**TASK TO CARRY OUT**
Please rewrite the records from the line with "scientific name: Nautilocalyx biserrulatus" through the end of the records, switching "locality" to "site" and leaving everything else unchanged.

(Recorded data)
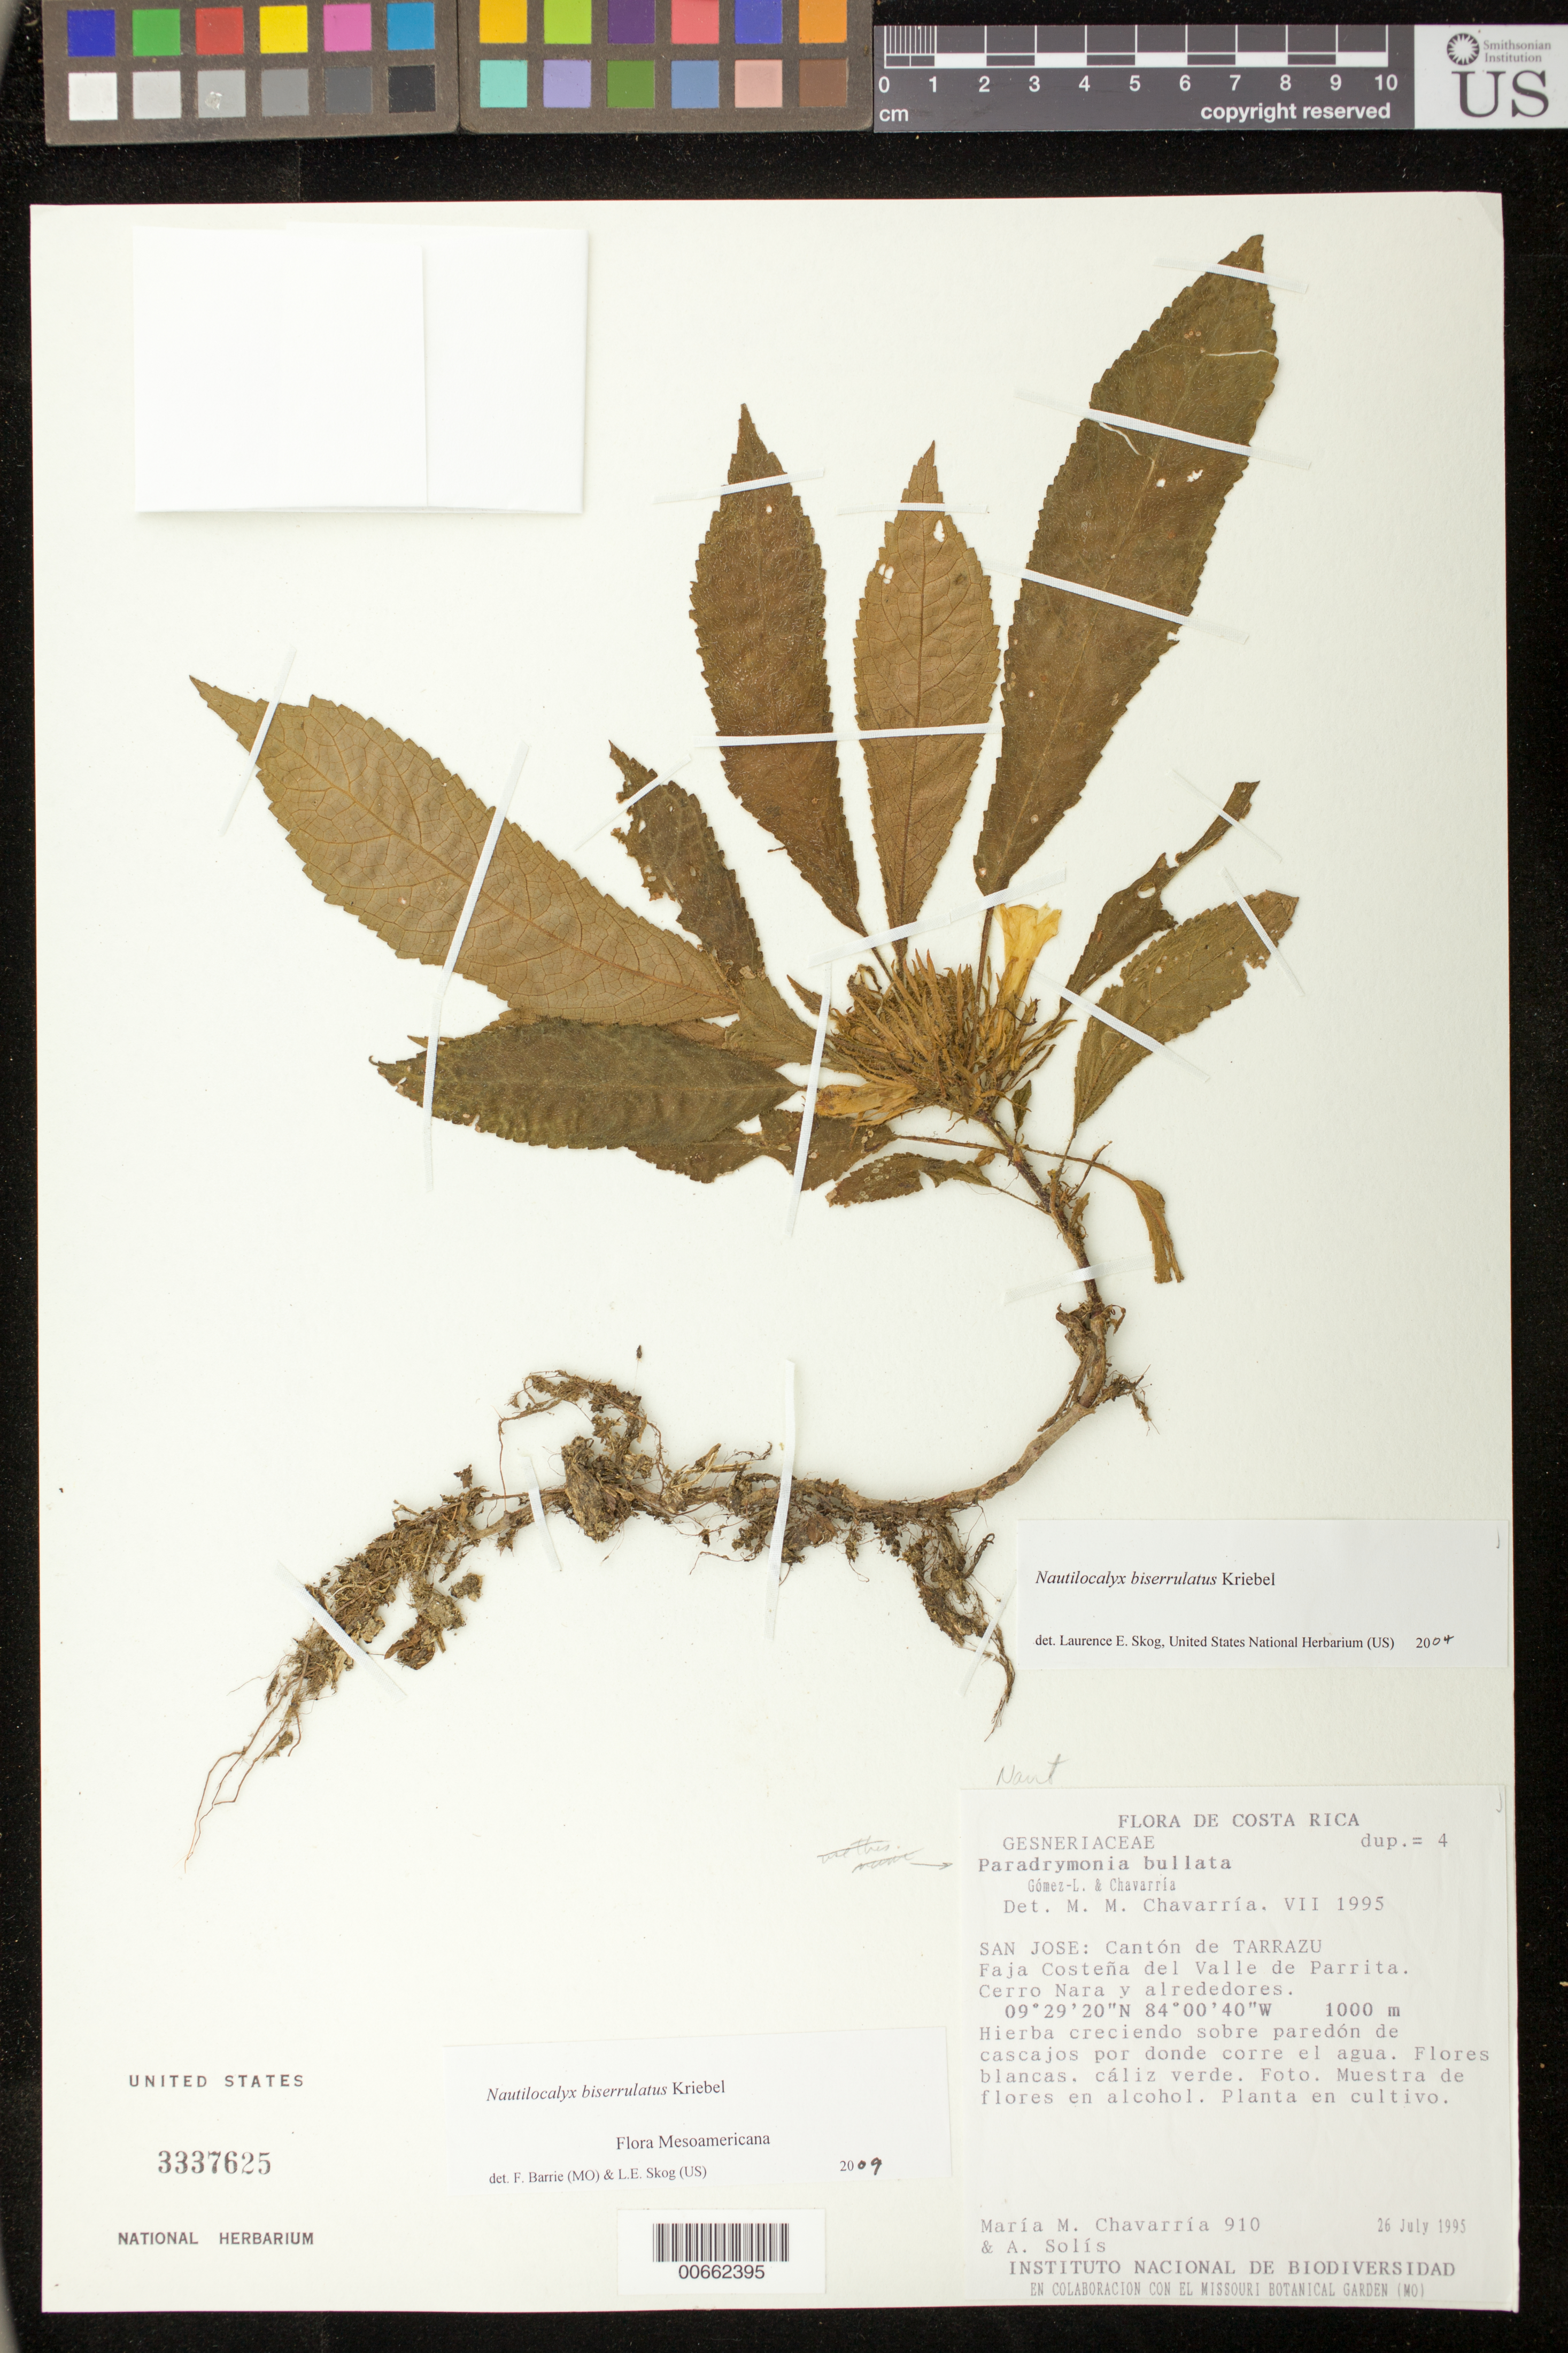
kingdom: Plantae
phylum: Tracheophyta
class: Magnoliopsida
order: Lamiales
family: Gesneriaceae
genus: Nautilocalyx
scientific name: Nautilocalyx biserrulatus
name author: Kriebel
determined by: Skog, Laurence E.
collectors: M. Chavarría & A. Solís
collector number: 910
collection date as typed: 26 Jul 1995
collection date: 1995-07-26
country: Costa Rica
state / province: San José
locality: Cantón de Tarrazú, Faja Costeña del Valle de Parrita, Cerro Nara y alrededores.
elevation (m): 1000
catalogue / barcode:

**THE OUTPUT**
scientific name: Nautilocalyx biserrulatus
name author: Kriebel
determined by: Skog, Laurence E.
collectors: M. Chavarría & A. Solís
collector number: 910
collection date as typed: 26 Jul 1995
collection date: 1995-07-26
country: Costa Rica
state / province: San José
site: Cantón de Tarrazú, Faja Costeña del Valle de Parrita, Cerro Nara y alrededores.
elevation (m): 1000
catalogue / barcode:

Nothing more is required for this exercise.